There is a balance between the demands of transparency (more supply chain visibility means it's harder to hide greenwshing) and confidentiality (share too much data and you risk expososing commercial secrets). A key UNTP principle is that every supply chain actor should be able to choose their own balance between transparency and confidentiality. To achieve this, UNTP defines six data confidentiality patterns with different degrees of data protection so that they can be appropriately combined to meet the confidentiality goals of each party. This includes the ability to selectively redact data from credentials received from upstream suppliers before passing them on to downstream buyers - without affecting the cryptographic integrity of the data.

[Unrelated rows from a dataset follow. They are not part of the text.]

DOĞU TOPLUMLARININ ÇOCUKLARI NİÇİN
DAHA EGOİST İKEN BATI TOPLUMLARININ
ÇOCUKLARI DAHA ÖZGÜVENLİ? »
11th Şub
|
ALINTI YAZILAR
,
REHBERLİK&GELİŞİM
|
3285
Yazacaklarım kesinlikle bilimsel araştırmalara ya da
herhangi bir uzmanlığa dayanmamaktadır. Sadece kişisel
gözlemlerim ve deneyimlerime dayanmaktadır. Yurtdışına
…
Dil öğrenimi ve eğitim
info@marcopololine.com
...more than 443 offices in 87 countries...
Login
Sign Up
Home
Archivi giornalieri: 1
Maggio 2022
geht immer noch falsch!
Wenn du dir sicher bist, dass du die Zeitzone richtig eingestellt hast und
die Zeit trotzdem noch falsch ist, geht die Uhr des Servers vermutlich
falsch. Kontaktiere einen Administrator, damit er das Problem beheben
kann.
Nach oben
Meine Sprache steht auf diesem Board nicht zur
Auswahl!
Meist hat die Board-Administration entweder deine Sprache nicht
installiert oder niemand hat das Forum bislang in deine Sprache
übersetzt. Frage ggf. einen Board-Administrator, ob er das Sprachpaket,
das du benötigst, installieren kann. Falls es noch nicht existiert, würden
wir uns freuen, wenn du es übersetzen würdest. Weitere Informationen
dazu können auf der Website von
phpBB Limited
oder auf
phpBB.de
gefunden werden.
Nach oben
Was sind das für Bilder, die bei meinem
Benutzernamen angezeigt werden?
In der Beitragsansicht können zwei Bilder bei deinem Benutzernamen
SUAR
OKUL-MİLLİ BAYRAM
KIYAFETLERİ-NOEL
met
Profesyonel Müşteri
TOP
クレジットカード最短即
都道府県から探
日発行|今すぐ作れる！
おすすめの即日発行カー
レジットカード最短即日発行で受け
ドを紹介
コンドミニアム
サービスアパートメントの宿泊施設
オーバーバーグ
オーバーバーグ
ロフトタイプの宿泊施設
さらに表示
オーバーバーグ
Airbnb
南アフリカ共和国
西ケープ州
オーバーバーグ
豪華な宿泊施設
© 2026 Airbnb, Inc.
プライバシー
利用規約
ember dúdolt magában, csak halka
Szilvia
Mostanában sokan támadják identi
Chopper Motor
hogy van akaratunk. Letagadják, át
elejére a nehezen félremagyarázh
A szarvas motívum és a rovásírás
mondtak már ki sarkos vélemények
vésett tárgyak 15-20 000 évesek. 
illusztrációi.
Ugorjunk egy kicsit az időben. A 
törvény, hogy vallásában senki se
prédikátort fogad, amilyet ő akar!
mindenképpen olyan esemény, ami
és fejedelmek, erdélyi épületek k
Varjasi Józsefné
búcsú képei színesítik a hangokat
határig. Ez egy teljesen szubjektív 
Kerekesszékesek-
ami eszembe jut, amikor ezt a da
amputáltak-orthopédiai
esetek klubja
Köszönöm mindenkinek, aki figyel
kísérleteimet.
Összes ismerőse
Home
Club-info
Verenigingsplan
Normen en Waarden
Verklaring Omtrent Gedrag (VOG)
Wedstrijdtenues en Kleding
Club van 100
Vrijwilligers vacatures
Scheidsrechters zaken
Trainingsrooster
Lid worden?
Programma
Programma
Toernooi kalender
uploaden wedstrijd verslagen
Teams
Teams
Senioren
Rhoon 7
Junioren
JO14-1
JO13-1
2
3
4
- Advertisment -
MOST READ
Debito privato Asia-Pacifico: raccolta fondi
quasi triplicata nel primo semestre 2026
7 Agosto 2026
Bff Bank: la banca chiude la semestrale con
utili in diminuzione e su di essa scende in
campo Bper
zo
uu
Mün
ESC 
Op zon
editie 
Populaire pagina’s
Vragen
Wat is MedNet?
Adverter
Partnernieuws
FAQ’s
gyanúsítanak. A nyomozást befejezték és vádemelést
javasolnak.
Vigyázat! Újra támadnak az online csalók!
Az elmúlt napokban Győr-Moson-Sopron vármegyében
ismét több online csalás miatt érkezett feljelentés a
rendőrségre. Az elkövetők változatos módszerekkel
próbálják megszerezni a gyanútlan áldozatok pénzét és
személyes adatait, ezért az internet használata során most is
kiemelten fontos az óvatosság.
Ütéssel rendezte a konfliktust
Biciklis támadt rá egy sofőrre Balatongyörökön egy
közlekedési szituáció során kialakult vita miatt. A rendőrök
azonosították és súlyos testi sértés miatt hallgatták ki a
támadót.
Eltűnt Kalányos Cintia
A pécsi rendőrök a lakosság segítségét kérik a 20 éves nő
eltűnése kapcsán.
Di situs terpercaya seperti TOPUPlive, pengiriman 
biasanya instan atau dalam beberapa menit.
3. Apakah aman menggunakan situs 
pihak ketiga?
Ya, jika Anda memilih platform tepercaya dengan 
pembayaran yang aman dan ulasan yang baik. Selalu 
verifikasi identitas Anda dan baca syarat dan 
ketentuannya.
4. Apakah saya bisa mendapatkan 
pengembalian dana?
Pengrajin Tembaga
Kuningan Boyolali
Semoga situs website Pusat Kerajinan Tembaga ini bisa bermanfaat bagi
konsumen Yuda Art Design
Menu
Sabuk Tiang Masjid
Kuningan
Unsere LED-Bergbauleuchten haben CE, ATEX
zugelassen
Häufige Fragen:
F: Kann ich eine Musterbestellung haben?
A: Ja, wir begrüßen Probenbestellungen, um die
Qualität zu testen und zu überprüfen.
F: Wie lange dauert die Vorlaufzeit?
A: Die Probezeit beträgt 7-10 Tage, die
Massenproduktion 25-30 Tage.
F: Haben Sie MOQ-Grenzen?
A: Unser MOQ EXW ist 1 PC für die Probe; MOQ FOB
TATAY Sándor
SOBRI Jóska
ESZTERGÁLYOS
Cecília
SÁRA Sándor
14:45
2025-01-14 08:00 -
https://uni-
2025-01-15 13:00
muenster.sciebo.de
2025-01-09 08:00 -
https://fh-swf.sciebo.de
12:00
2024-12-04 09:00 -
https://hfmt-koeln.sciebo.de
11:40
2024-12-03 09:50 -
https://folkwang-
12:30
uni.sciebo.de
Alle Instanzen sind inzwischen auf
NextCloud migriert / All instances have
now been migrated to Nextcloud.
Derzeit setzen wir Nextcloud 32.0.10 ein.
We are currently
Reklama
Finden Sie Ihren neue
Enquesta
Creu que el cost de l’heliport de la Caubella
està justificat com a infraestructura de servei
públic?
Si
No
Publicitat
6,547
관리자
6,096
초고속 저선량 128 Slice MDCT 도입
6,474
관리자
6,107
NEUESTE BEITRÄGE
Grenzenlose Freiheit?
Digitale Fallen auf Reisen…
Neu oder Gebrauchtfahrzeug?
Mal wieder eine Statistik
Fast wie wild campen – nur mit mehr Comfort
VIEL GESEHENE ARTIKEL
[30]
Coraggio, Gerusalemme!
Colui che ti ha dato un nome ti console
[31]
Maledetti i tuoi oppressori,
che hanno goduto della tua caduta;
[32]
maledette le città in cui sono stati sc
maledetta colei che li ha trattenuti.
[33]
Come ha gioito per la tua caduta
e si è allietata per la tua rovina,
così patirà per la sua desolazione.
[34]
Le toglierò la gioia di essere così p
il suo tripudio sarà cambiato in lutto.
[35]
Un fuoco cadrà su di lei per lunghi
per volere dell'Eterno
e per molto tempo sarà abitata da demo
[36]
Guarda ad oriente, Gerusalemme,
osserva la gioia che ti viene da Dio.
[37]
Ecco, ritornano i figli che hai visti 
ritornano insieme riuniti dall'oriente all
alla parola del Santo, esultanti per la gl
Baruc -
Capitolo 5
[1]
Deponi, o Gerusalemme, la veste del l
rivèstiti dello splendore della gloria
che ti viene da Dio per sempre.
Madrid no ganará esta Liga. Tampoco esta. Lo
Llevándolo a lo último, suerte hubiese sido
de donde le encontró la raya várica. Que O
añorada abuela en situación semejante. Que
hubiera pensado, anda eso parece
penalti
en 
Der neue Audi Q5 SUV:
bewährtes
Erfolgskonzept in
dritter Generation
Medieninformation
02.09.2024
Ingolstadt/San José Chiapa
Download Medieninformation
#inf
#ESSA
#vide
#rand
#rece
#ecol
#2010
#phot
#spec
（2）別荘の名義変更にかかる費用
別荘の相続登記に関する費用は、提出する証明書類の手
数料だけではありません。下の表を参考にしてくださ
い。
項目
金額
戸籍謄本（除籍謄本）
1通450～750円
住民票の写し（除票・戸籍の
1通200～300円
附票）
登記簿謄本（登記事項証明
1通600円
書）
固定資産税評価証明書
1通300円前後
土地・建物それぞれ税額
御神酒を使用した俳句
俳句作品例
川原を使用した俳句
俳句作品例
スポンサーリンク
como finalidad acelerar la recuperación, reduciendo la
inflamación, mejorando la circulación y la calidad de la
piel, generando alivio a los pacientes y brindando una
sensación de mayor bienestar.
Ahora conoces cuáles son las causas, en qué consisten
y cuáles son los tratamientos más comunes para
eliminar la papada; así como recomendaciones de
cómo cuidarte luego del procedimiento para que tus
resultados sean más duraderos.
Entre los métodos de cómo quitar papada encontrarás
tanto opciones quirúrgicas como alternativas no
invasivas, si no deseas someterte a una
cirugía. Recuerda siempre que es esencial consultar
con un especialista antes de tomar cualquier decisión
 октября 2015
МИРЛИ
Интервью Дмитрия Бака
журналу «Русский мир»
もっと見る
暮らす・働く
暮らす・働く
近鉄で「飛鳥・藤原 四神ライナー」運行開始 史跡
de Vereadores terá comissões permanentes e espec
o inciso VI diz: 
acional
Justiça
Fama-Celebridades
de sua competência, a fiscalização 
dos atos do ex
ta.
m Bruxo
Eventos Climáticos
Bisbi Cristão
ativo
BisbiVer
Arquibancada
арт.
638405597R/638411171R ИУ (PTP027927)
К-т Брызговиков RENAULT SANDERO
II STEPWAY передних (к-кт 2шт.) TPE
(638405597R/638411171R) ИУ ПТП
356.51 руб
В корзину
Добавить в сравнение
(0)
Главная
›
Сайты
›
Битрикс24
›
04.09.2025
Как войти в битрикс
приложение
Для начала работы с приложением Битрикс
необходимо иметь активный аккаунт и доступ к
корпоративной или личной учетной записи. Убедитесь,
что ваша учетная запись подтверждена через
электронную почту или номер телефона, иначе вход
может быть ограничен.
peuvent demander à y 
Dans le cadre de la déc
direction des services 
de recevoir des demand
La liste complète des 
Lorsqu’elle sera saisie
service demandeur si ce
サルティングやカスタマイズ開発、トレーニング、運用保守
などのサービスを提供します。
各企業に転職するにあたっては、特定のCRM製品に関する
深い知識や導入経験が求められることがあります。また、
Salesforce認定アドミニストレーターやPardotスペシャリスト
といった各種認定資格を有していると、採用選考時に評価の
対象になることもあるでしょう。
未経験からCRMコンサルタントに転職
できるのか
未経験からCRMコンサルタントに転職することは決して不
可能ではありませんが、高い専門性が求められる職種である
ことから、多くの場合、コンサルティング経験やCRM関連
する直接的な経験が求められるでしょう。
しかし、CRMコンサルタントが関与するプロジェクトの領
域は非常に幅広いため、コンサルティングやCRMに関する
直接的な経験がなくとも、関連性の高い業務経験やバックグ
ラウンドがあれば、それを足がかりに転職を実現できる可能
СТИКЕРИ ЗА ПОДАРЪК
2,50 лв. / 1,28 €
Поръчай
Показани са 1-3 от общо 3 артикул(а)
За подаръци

Sustainability Vocabulary Catalog (SVC)

Web vocabularies are a means to bring consistent understanding of meaning to ESG claims and assessments throughout transparent value chains based on UNTP. There are hundreds of ESG standards and regulations around the world, each with dozens or hundreds of specific conformity criteria. Any given value chain from raw materials to finished product is likely to include dozens of passports and conformity credentials issued against any of thousands of ESG criteria. Without a consistent means to make sense of this data, UNTP would provide a means to discover a lot of data but no easy way to make sense of it. The UNTP defines a standard and extensible topic map (taxonomy) of ESG criteria and provides a mechanism for any standards authority, or national regulator, or industry association to map their specific terminology to the UNTP vocabulary.